There’s a lot of shit going on.

And – about once a day, it seems — that “lot of” hits the fan…

Blogging Tools

Just for the hell of it, I”ve decided to build a blogging tool.

You know, a blogger or MovableType type tool.

Why? Because I can. And because I’ll learn stuff doing it.

I’m building it on my Linux box in PHP against a Postgres database.

When I started this project, I sort of gave in and had it running against mySQL — while I hate it, it is the dominant open-source database (for better or for worse…). MoveableType runs against this, and MT is used all over the Blogsphere, so whatever…

As I began coding and wanted to do stuff, however, I quickly ran out of obscenities to use for this sad excuse of a database.

I rebuilt tables in Postgres and I have not looked back. Everything I’ve wanted to do is easily handled in Postgres. Damn. Nice database.

One thing I don’t particularily like – and maybe there’s a way around it – is the string concatination operator — it’s “||” (without quotes, obviously)>

To me, that’s an “or” operator — I’m used to the ampersand (&) or a period (“.”) for string concatenation. I wouldn’t mind the double pipes, except that it is so much like an OR operator. Seems weird.

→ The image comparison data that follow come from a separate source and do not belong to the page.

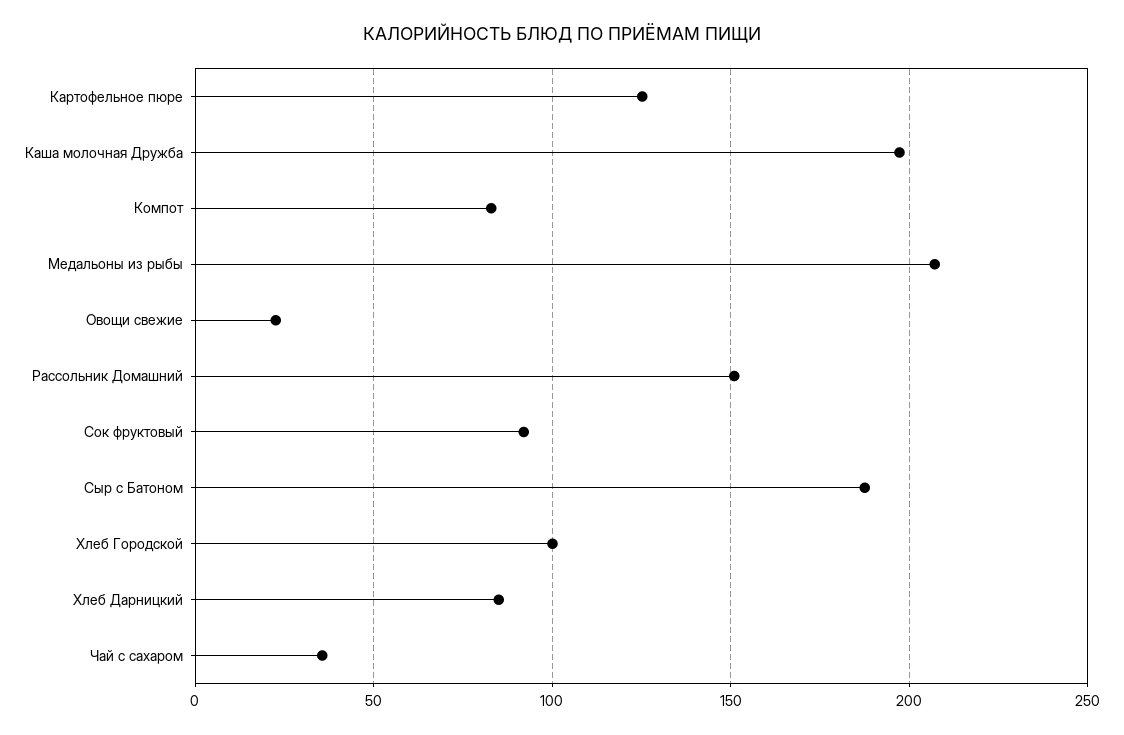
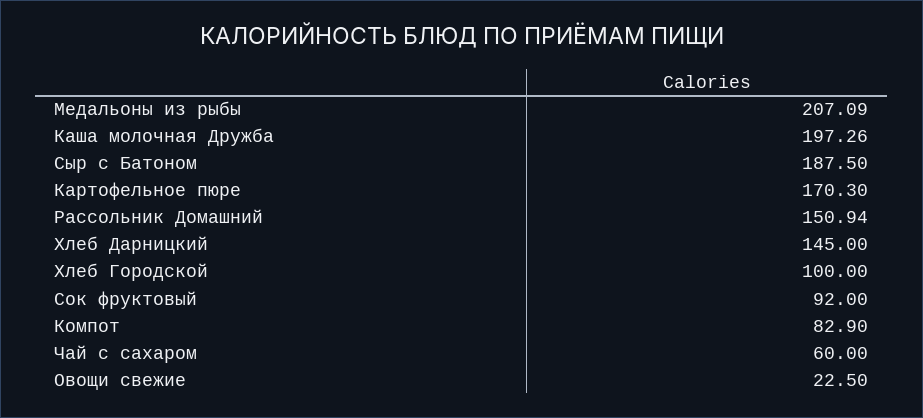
Картофельное пюре: 125 -> 170.3
Хлеб Дарницкий: 85 -> 145
Чай с сахаром: 35 -> 60

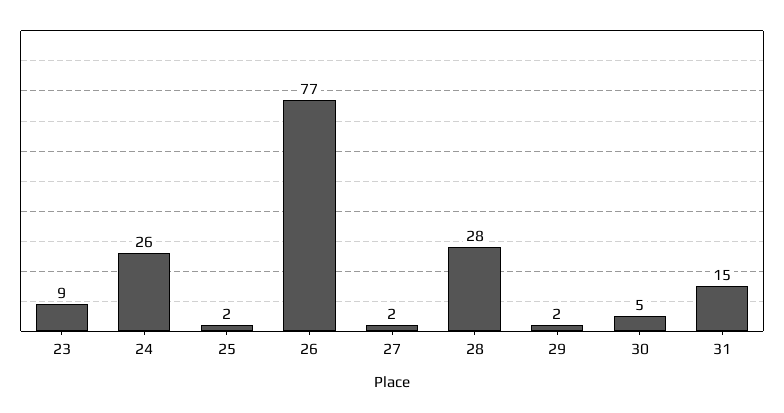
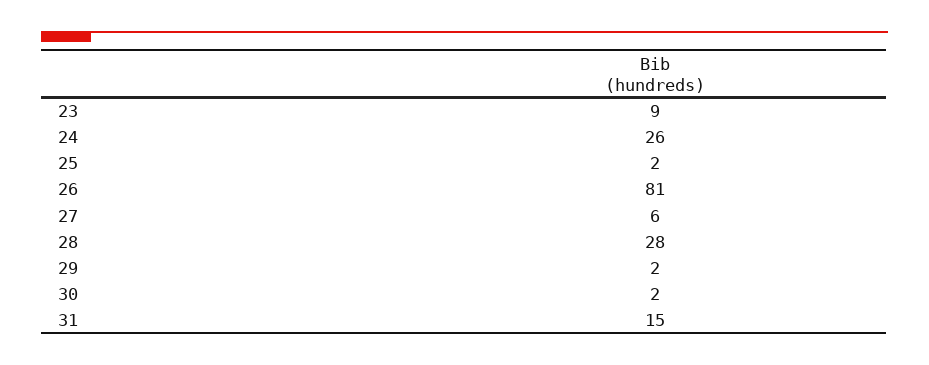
26: 77 -> 81
27: 2 -> 6
30: 5 -> 2

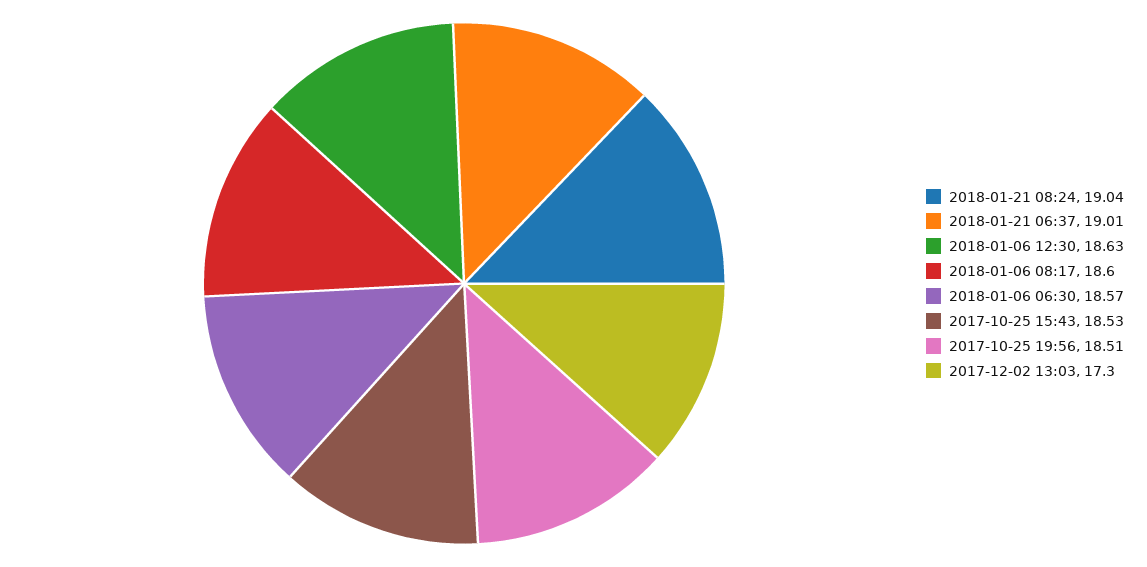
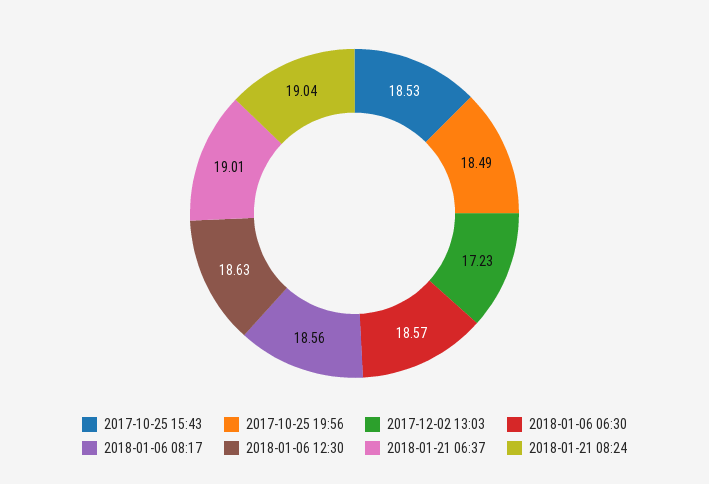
2018-01-06 08:17: 18.6 -> 18.56
2017-10-25 19:56: 18.51 -> 18.49
2017-12-02 13:03: 17.3 -> 17.23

Example, a value of “Mary” in the first_name column. To make it “Mary Ann” one would enter:

Update tableName set first_name = first_name || ‘ Ann’ where [some restriction…name_id = 12 or whatever]

To me, this reads “Update first name to first name OR Ann where…..but that’s just me, I guess.

On the other hand, Postgres is so Oracle-like that there might be another way to do this that is more traditional. Still, it’s a little non-intuitive to me (I tried the ampersand and dot before hitting Google and finding a solution). Update: All my searching tells me that the double pipe — || — is the only string concatenation operator. Oh well. Can’t say I’m thrilled with that, but what the hell…

Note: mySQL’s way of doing this is to use the word fragment “concat” — now that’s WAY weird, to me…

Blogshares — Update

Wish this were not the case – and wish I did not predict it previously – but:

I seriously need to investigate some more reliable hosting with better capacity and on a different server to my mail server

(from Bloghshares.com, ~5pm CST)

The owner/publisher (what DO we call them? Not “webmaster”, not now…) also said the following: “BlogShares is going to be huge (honest!)” – and I agree.

For how long?

Internet meme, remember…

Blogshares – The Price of Popularity

While the addictive and increasingly popular blogshares site is not really suffering from a true slashdot effect (a spike in traffic due to publicity of some sort), it does appear to be groaning under the weight of its popularity.

Over the last day, a few hits have come up with the following results:

  • Server down but box still pingable
  • mySQL “too many connections” error (another Slashdot legacy … mySQL trying to run large sites….)
  • Server down/box unpingable (current state, as I type this)

While I think the site is great, in the “Internet meme” sort of way (remember “hotornot.com”?), it’s suffering from two main problems:

  • It basically seems to be a labor of love, and — while well done — doesn’t have the hardware it needs behind it. Could be unoptimized queries and so on, as well. Tough to do a perfect job with one person (or small group).
  • It’s getting way popular. This site is going to have to change its hosting option if the traffic keeps up.

But always cool to see a new concept out there, and this one really is well done, both from the concept through the details (how to pick “shares” and so on) through the look and feel. Outside of stability and some little things I find awkward or just plain problematic, it rocks. I wish I could do something as complex as well.

Hell, I wish I could do something trivial as well.